Uscire dalla Terapia Intensiva non significa aver concluso il percorso di cura. Anzi, per molti pazienti è proprio da quel momento che inizia la fase più delicata. È da questa consapevolezza che, all'IRCCS San Gerardo dei Tintori di Monza, è nato un programma di follow-up multidisciplinare che oggi rappresenta un modello di riferimento anche a livello nazionale.
L'obiettivo non è soltanto salvare la vita durante la fase acuta, ma accompagnare pazienti e famiglie nel ritorno alla quotidianità, affrontando le conseguenze fisiche, cognitive, psicologiche e sociali che possono comparire anche molti mesi dopo il ricovero.

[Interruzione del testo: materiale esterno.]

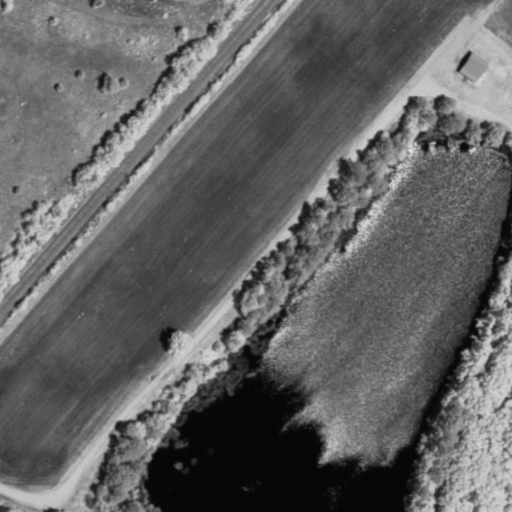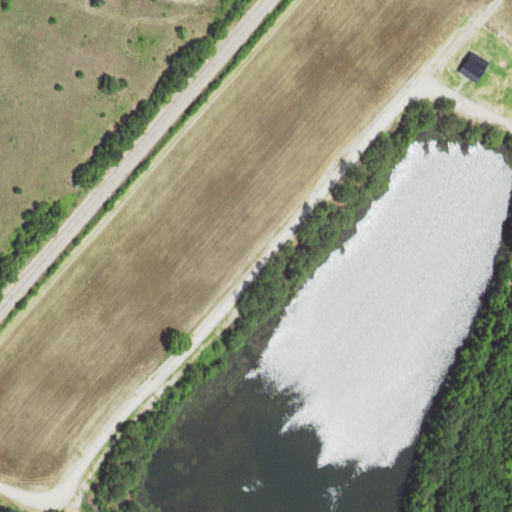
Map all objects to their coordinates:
railway: (135, 150)
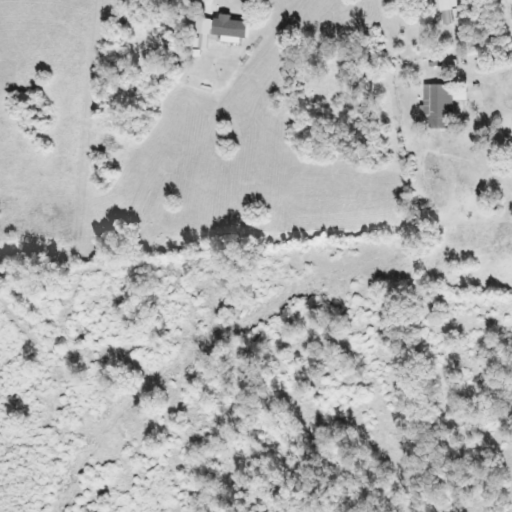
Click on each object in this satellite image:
building: (441, 12)
building: (437, 103)
building: (511, 197)
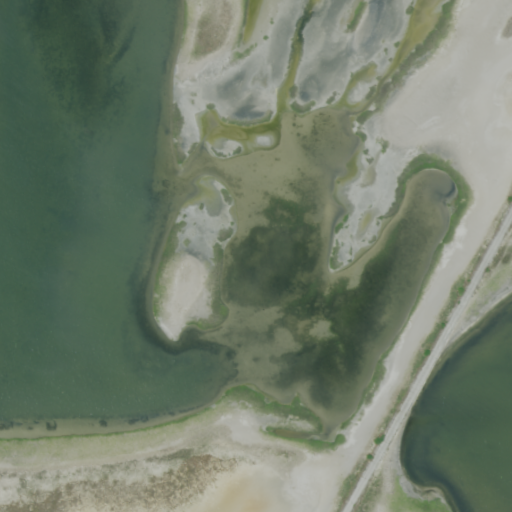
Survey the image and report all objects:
power plant: (256, 256)
road: (428, 360)
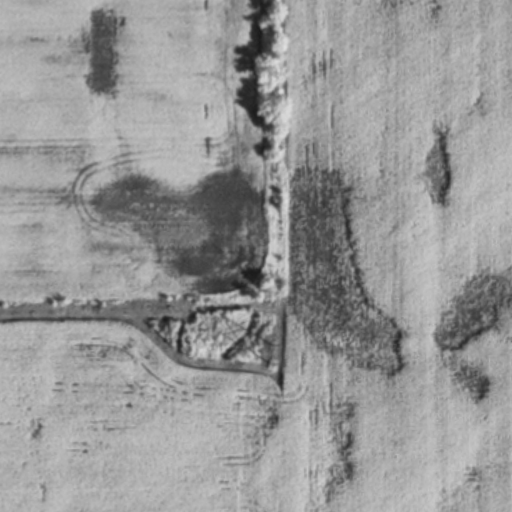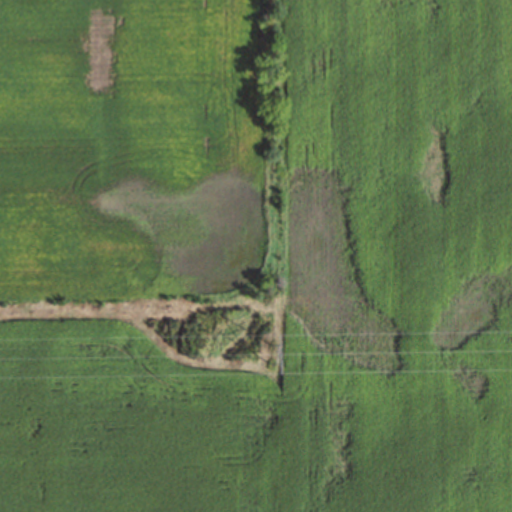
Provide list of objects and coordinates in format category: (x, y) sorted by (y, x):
power tower: (269, 347)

Un percorso che continua dopo la Terapia Intensiva
Il progetto è nato circa dieci anni fa all'interno della Rianimazione Generale e, nel tempo, si è progressivamente ampliato fino a coinvolgere i pazienti provenienti dalla Terapia Intensiva Cardiochirurgica, dall'Area Critica Generale e, più recentemente, dalla Terapia Intensiva Neurochirurgica.

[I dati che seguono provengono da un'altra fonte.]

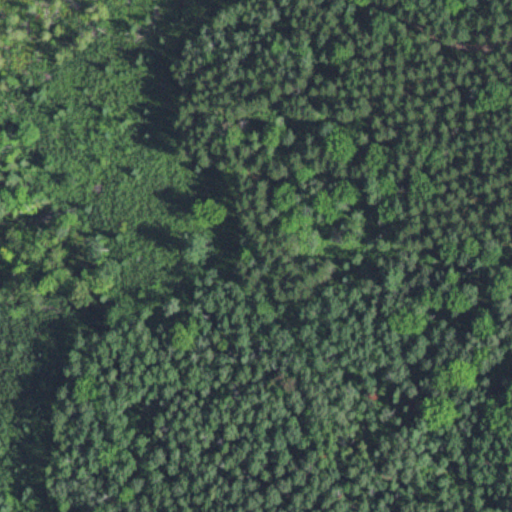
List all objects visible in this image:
road: (421, 56)
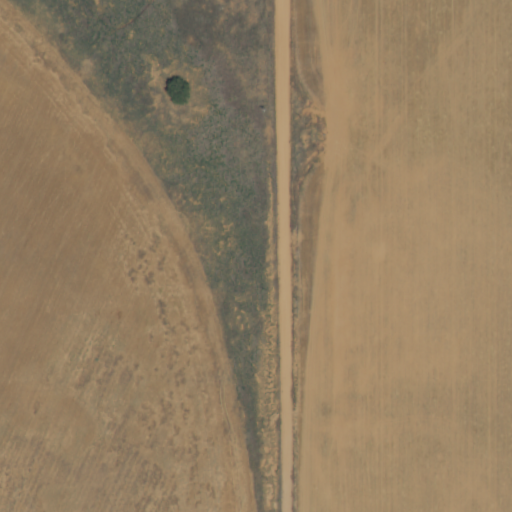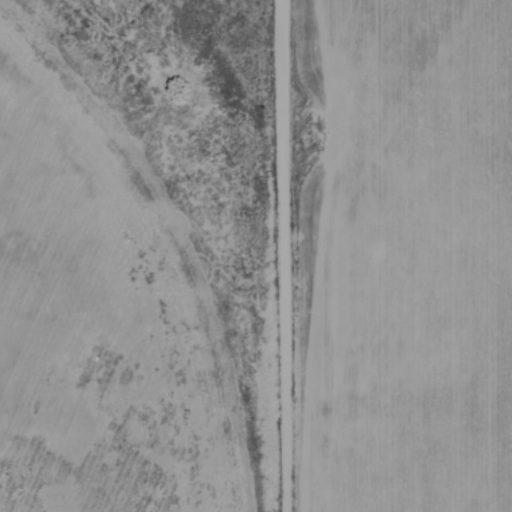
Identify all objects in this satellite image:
road: (281, 256)
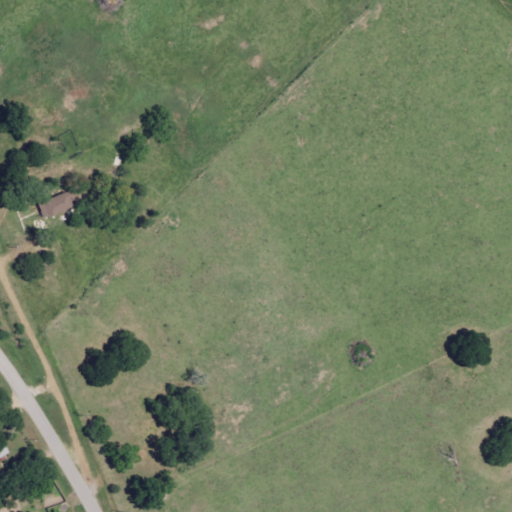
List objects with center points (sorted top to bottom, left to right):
building: (54, 205)
road: (37, 352)
road: (3, 361)
road: (38, 385)
road: (51, 429)
building: (3, 451)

Quest'ultimo ambulatorio è dedicato alle persone sopravvissute a gravi eventi cerebrali acuti, come ictus, emorragie cerebrali e traumi cranici, pazienti che in passato venivano raramente inseriti in percorsi strutturati di controllo dopo la dimissione.
Oltre 500 pazienti seguiti
I risultati ottenuti confermano l'efficacia dell'iniziativa. Negli ultimi anni il programma ha preso in carico oltre 500 pazienti, effettuando mediamente 150-180 visite specialistiche ogni anno.

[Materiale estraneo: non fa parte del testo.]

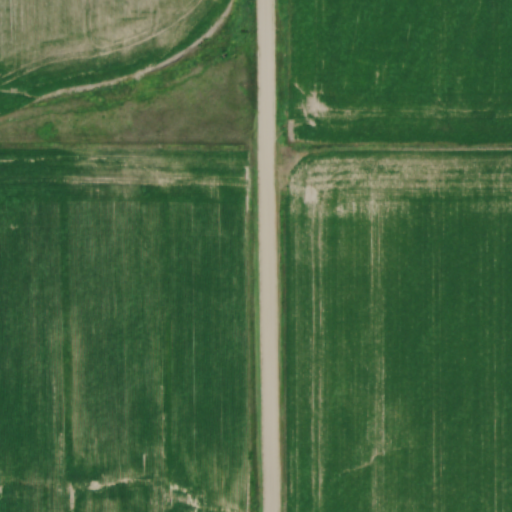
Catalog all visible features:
road: (263, 256)
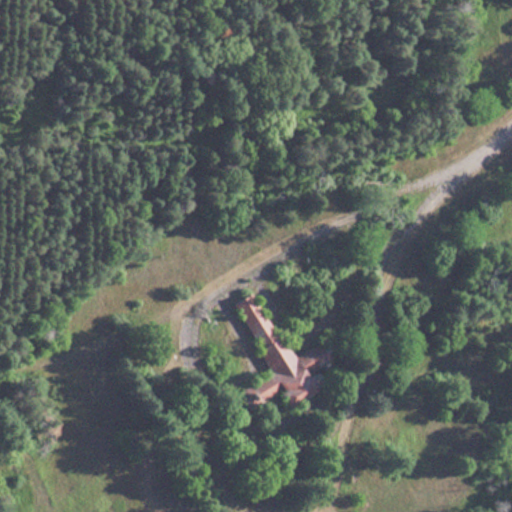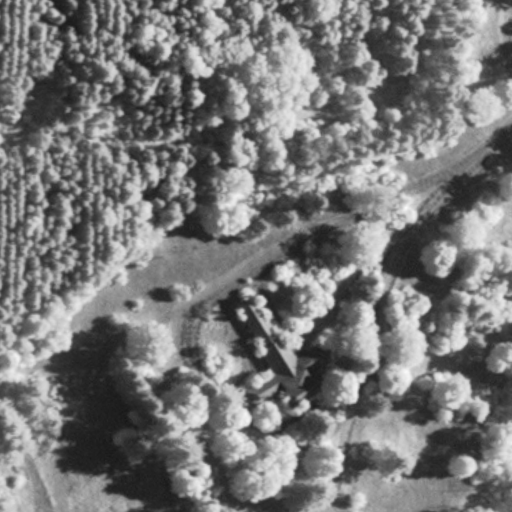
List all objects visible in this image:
road: (361, 209)
road: (400, 222)
building: (270, 358)
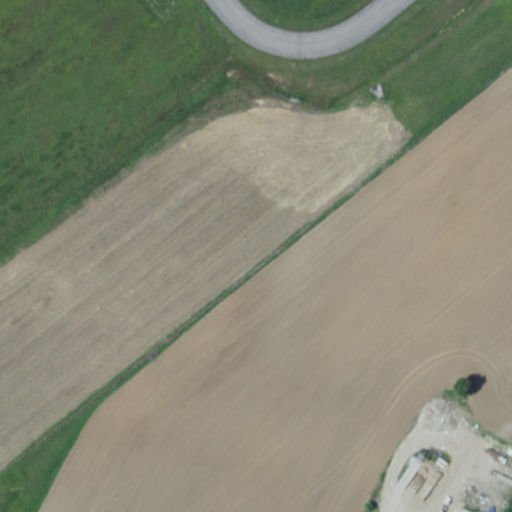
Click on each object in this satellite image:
airport taxiway: (306, 47)
airport: (190, 160)
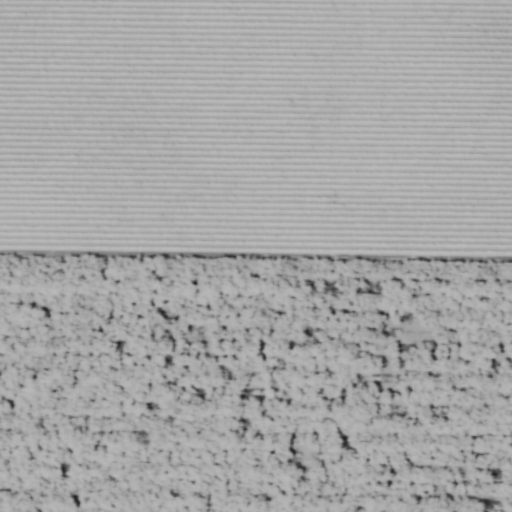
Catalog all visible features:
crop: (256, 256)
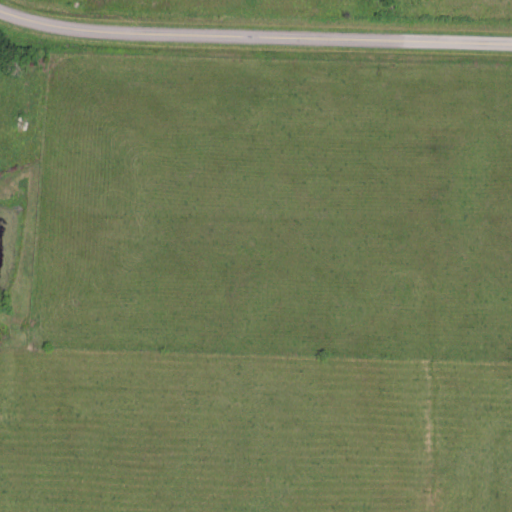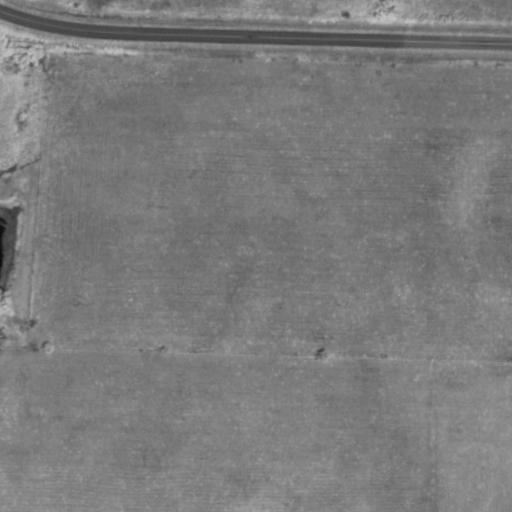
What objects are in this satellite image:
road: (254, 37)
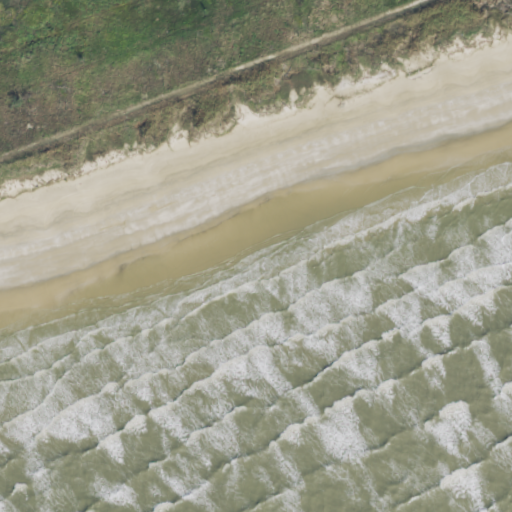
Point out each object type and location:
road: (214, 80)
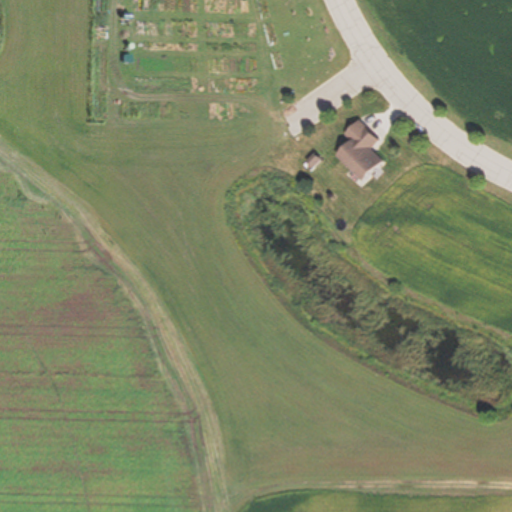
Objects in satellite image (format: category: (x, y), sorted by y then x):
park: (171, 59)
road: (336, 97)
road: (413, 102)
building: (365, 153)
building: (366, 153)
building: (319, 161)
road: (491, 492)
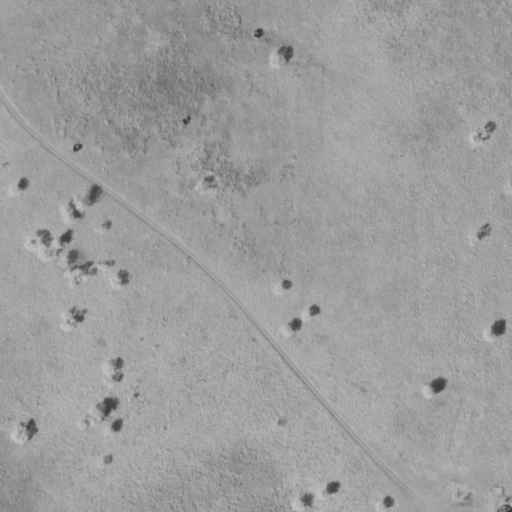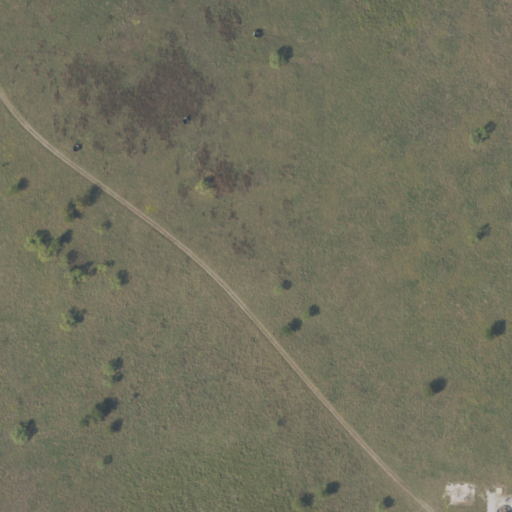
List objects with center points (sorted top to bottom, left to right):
road: (202, 316)
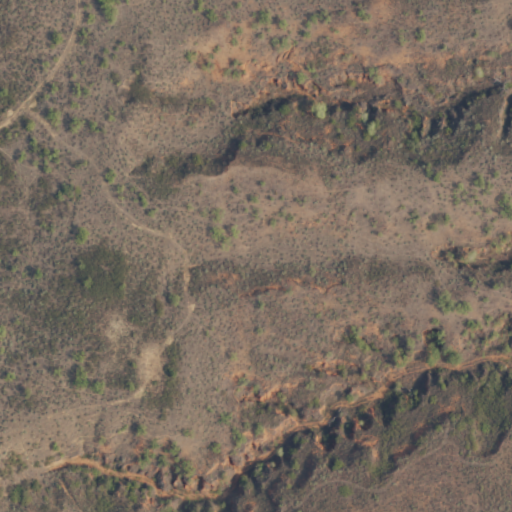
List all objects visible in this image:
road: (53, 79)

Il follow-up permette di individuare precocemente eventuali difficoltà motorie, neurologiche, cognitive o psicologiche, indirizzando pazienti e familiari verso i percorsi riabilitativi e assistenziali più adeguati.

L'attenzione non è rivolta soltanto al paziente, ma anche ai caregiver, spesso chiamati ad affrontare cambiamenti profondi nella gestione della vita familiare dopo un ricovero in Terapia Intensiva.
Controlli fino a due anni dopo le dimissioni
Il percorso prevede visite ambulatoriali che possono proseguire fino a due anni dalla dimissione. A seguire i pazienti sono gli stessi professionisti che li hanno assistiti durante il ricovero.
Nel corso degli incontri vengono valutati il recupero funzionale, le capacità fisiche e cognitive, gli esiti neurologici, il benessere psicologico, il livello di autonomia, la qualità della vita e il carico assistenziale sostenuto dai familiari.
Il monitoraggio consente inoltre di intercettare problematiche che possono emergere anche a distanza di molti mesi, facilitando il collegamento con specialisti, servizi riabilitativi e rete territoriale.
Un modello che guarda alla qualità della vita
Per il San Gerardo il successo di una Terapia Intensiva non si misura soltanto nella sopravvivenza del paziente, ma anche nella capacità di aiutarlo a recuperare, per quanto possibile, il proprio ruolo familiare, lavorativo e sociale.
Il progetto rappresenta inoltre uno strumento prezioso anche per medici e infermieri, che hanno l'opportunità di conoscere gli esiti delle cure nel lungo periodo e migliorare continuamente l'assistenza offerta durante il ricovero.